With this act the officials pushed thousands of people who until then lived in Slovenia as citizens with equal rights, into a position of illegal migrants, who were not allowed to be legally employed, had no access to health services and health insurance, and could not enrol into middle schools or university studies. They were exposed to police checks, detentions in the centres for aliens and deportations. The erased people had to regulate their legal status and their documents anew, as if they just entered Slovenia, in which case, as they testify, they encountered numerous obstacles due to which they were left without any kind of legal status for years or even decades.

With the erasure the Slovenian authorities committed a human rights violation, which is according to the number of victims and the scope of the consequences the gravest of its kind in the history of independent Slovenia.

Twenty years after this unacceptable act of the administrative officials the problem of erasure is still not resolved. The legislative amendments of 2010, adopted by the National Assembly with an aim to attempt to enable the erased people to regulate their legal status in Slovenia, are insufficient (see why). The applications for permanent residence permit lodged by the erased people are too often denied. In addition, there are no re-integration measures foreseen to accompany the adopted legislative amendments, which would provide assistance to the erased people in their re-integration in society.
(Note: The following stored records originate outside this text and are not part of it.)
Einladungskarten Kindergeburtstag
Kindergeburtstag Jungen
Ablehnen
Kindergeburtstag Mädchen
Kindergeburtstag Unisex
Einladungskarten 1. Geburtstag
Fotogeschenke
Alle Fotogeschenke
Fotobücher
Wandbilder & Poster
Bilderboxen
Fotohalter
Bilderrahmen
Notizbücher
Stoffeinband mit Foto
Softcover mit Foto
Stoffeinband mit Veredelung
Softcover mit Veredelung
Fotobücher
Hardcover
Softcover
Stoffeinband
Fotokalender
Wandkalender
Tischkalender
Since, due to the insufficient legislative measures, it is not possible to establish that the violations, caused with the erasure, are remedied, a group of non-governmental organizations (Amnesty International Slovenia, Association of Erased Residents of Slovenia, and the Peace Institute) addressed a letter to the President of the State, President of the Government, newly elected president of the government, President of the Constitutional Court and members of the parliament. With the letter the NGOs called the authorities to adopt appropriate measures to remedy the violations of the erasure. The letter was accompanied with the memorandum describing the current state of affairs in the field of erasure and the overview of measures adopted and their implementation in practice.